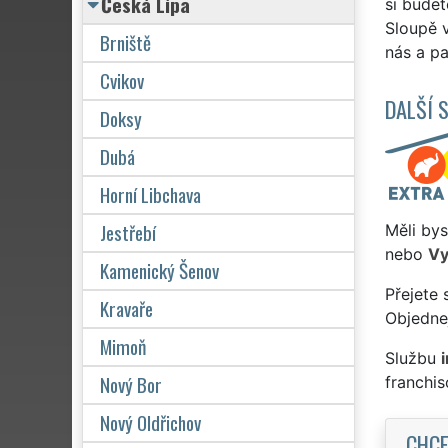
Česká Lípa
si budet
Sloupě v
Brniště
nás a pa
Cvikov
DALŠÍ 
Doksy
Dubá
Horní Libchava
Jestřebí
Měli bys
nebo
Vy
Kamenický Šenov
Přejete 
Kravaře
Objednej
Mimoň
Službu
Nový Bor
franchi
Nový Oldřichov
CHCE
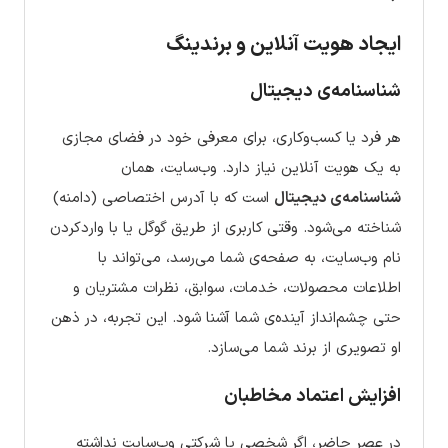
ایجاد هویت آنلاین و برندینگ
شناسنامه‌ی دیجیتال
هر فرد یا کسب‌وکاری، برای معرفی خود در فضای مجازی
به یک هویت آنلاین نیاز دارد. وب‌سایت، همان
شناسنامه‌ی دیجیتال
است که با آدرس اختصاصی (دامنه)
شناخته می‌شود. وقتی کاربری از طریق گوگل یا با واردکردن
نام وب‌سایت، به صفحه‌ی شما می‌رسد، می‌تواند با
اطلاعات محصولات، خدمات، سوابق، نظرات مشتریان و
حتی چشم‌انداز آینده‌ی شما آشنا شود. این تجربه، در ذهن
او تصویری از برند شما می‌سازد.
افزایش اعتماد مخاطبان
در عصر حاضر، اگر شخصی یا شرکتی وب‌سایت نداشته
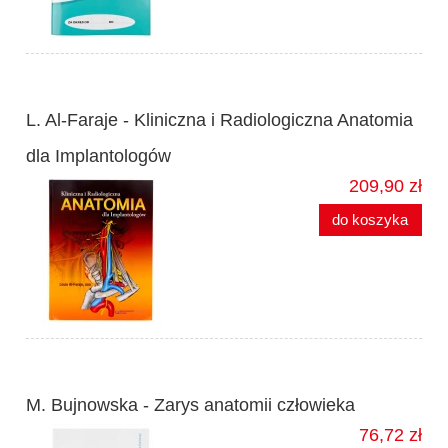
L. Al-Faraje - Kliniczna i Radiologiczna Anatomia
dla Implantologów
209,90 zł
do koszyka
M. Bujnowska - Zarys anatomii człowieka
76,72 zł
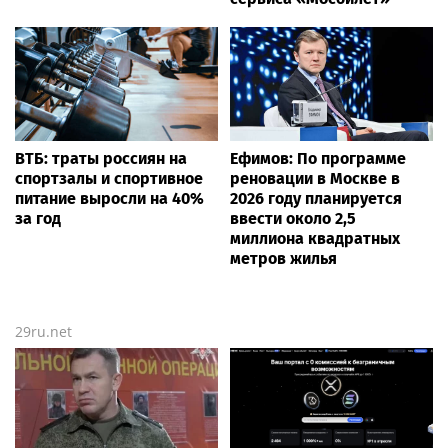
ВТБ: траты россиян на
Ефимов: По программе
спортзалы и спортивное
реновации в Москве в
питание выросли на 40%
2026 году планируется
за год
ввести около 2,5
миллиона квадратных
метров жилья
29ru.net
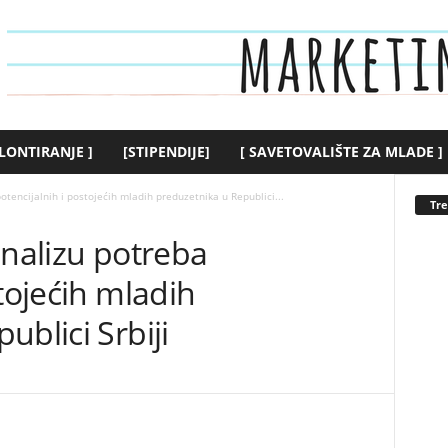
LONTIRANJE ]
[STIPENDIJE]
[ SAVETOVALIŠTE ZA MLADE ]
otencijalnih i postojećih mladih preduzetnika u Republici...
Tr
analizu potreba
tojećih mladih
ublici Srbiji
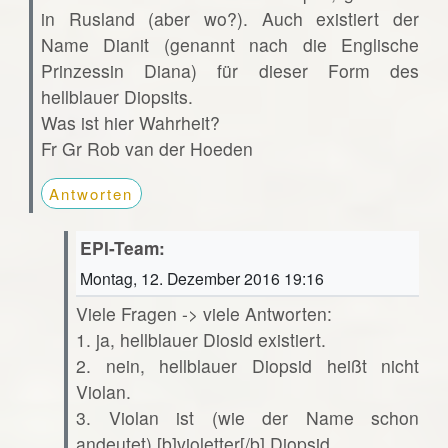
in Rusland (aber wo?). Auch existiert der
Name Dianit (genannt nach die Englische
Prinzessin Diana) für dieser Form des
hellblauer Diopsits.
Was ist hier Wahrheit?
Fr Gr Rob van der Hoeden
Antworten
EPI-Team:
Montag, 12. Dezember 2016 19:16
Viele Fragen -> viele Antworten:
1. ja, hellblauer Diosid existiert.
2. nein, hellblauer Diopsid heißt nicht
Violan.
3. Violan ist (wie der Name schon
andeutet) [b]violetter[/b] Diopsid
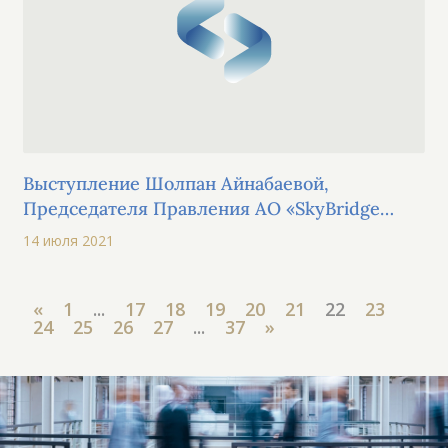
Выступление Шолпан Айнабаевой,
Председателя Правления АО «SkyBridge
Invest» в рамках AFD-2021
14 июля 2021
«
1
...
17
18
19
20
21
22
23
24
25
26
27
...
37
»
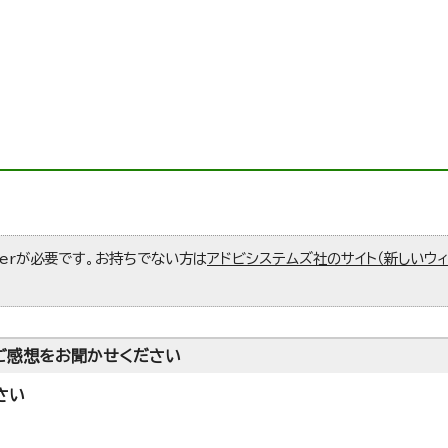
aderが必要です。お持ちでない方は
アドビシステムズ社のサイト（新しいウ
ご感想をお聞かせください
さい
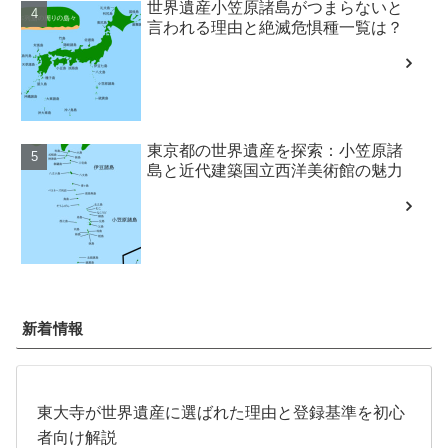
世界遺産小笠原諸島がつまらないと
言われる理由と絶滅危惧種一覧は？
東京都の世界遺産を探索：小笠原諸
島と近代建築国立西洋美術館の魅力
新着情報
東大寺が世界遺産に選ばれた理由と登録基準を初心
者向け解説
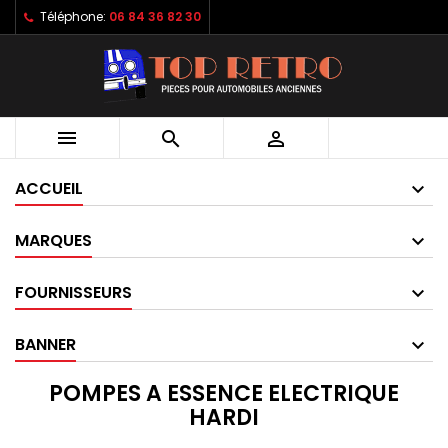
Téléphone:
06 84 36 82 30



ACCUEIL
MARQUES
FOURNISSEURS
BANNER
POMPES A ESSENCE ELECTRIQUE
HARDI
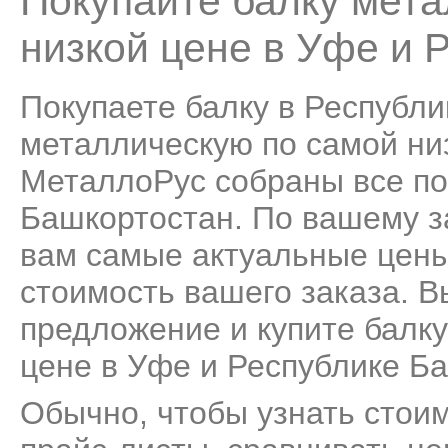
Покупайте балку мет
низкой цене в Уфе и 
Покупаете балку в Республи
металлическую по самой низ
МеталлоРус собраны все по
Башкортостан. По вашему з
вам самые актуальные цены
стоимость вашего заказа. 
предложение и купите балк
цене в Уфе и Республике Б
Обычно, чтобы узнать стоим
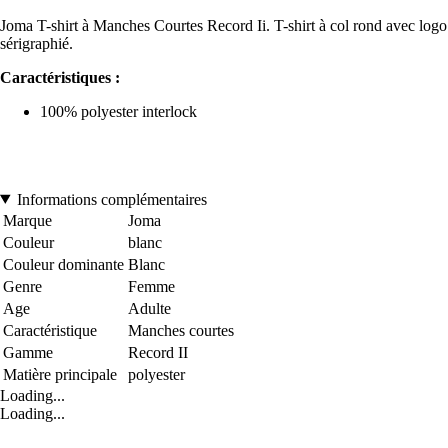
Joma T-shirt à Manches Courtes Record Ii. T-shirt à col rond avec logo
sérigraphié.
Caractéristiques :
100% polyester interlock
Informations complémentaires
Marque
Joma
Couleur
blanc
Couleur dominante
Blanc
Genre
Femme
Age
Adulte
Caractéristique
Manches courtes
Gamme
Record II
Matière principale
polyester
Loading...
Loading...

::::::::::

* [PROBLEM STATEMENT] Write out exactly the lines beginning with the line that holds "ご感想をお聞かせください" and ending with the final line of the data, both ends included, without the pictures.

* [THE ANSWER]
ご感想をお聞かせください
さい
世界遺産小笠原諸島がつまらないと
言われる理由と絶滅危惧種一覧は？
東京都の世界遺産を探索：小笠原諸
島と近代建築国立西洋美術館の魅力
新着情報
東大寺が世界遺産に選ばれた理由と登録基準を初心
者向け解説
Téléphone:
06 84 36 82 30



ACCUEIL
MARQUES
FOURNISSEURS
BANNER
POMPES A ESSENCE ELECTRIQUE
HARDI
Покупайте балку мет
низкой цене в Уфе и 
Покупаете балку в Республи
металлическую по самой низ
МеталлоРус собраны все по
Башкортостан. По вашему з
вам самые актуальные цены
стоимость вашего заказа. 
предложение и купите балк
цене в Уфе и Республике Б
Обычно, чтобы узнать стоим
Joma T-shirt à Manches Courtes Record Ii. T-shirt à col rond avec logo
sérigraphié.
Caractéristiques :
100% polyester interlock
Informations complémentaires
Marque
Joma
Couleur
blanc
Couleur dominante
Blanc
Genre
Femme
Age
Adulte
Caractéristique
Manches courtes
Gamme
Record II
Matière principale
polyester
Loading...
Loading...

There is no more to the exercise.